To reduce the environmental burden caused by the disposal of spent nuclear fuel, waste burden minimization technology is currently being developed at the Korea Atomic Energy Research Institute. The technology includes a nuclide management process that can maximize disposal efficiency by selectively separating and collecting major nuclides in spent nuclear fuel. To manufacture a waste form of high durability, the characteristics of the waste generated during the process should be evaluated. In this study, the physical, radiological, and thermal characteristics of the waste and waste forms for major nuclides (Cs, Sr, I, transuranic/rare earth, and Tc/Se) generated in the nuclide management process were analyzed. In the case of Cs nuclides, characterization was conducted according to the capture rate of the adsorbent in the high-temperature heat treatment process; meanwhile, in the case of Sr nuclides, characterization was performed by considering the ratio of similar nuclides in the chlorination process.

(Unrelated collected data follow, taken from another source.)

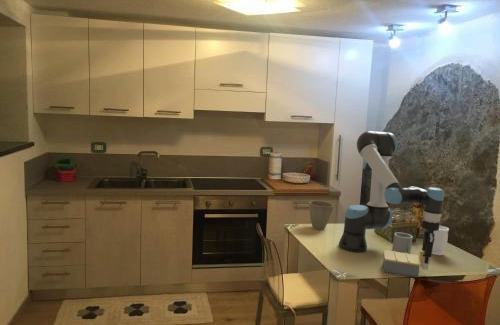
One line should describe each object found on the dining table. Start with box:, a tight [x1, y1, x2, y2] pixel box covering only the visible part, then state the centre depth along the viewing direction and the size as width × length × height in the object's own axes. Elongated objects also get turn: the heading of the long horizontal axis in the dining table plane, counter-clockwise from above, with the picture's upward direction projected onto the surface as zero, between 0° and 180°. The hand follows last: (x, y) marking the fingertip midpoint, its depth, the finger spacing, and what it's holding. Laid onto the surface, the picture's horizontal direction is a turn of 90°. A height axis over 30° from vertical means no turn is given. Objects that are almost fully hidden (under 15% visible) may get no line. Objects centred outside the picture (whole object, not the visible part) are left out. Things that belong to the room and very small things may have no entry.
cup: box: [391, 232, 414, 254], centre depth 221 cm, size 9×9×12 cm
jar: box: [431, 225, 450, 256], centre depth 232 cm, size 11×10×15 cm
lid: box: [382, 249, 431, 267], centre depth 201 cm, size 21×13×5 cm, turn 76°
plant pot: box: [308, 200, 334, 231], centre depth 261 cm, size 15×15×16 cm
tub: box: [382, 257, 421, 279], centre depth 202 cm, size 15×12×6 cm
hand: (424, 267), depth 199 cm, fingers closed on lid, 3 cm apart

For I nuclide, analysis was performed based on the available waste form, and for TRU/RE and Tc/Se nuclides, analysis was performed by considering chlorination and mid-temperature heat treatment. The radioactivity and heat generation rate of each waste and waste form were evaluated over a period of 1,000 years. The results of this study could be used to derive the centerline temperature for the thermal stability evaluation of waste forms and for the feasibility evaluation of each disposal system considered in the waste burden minimization technology.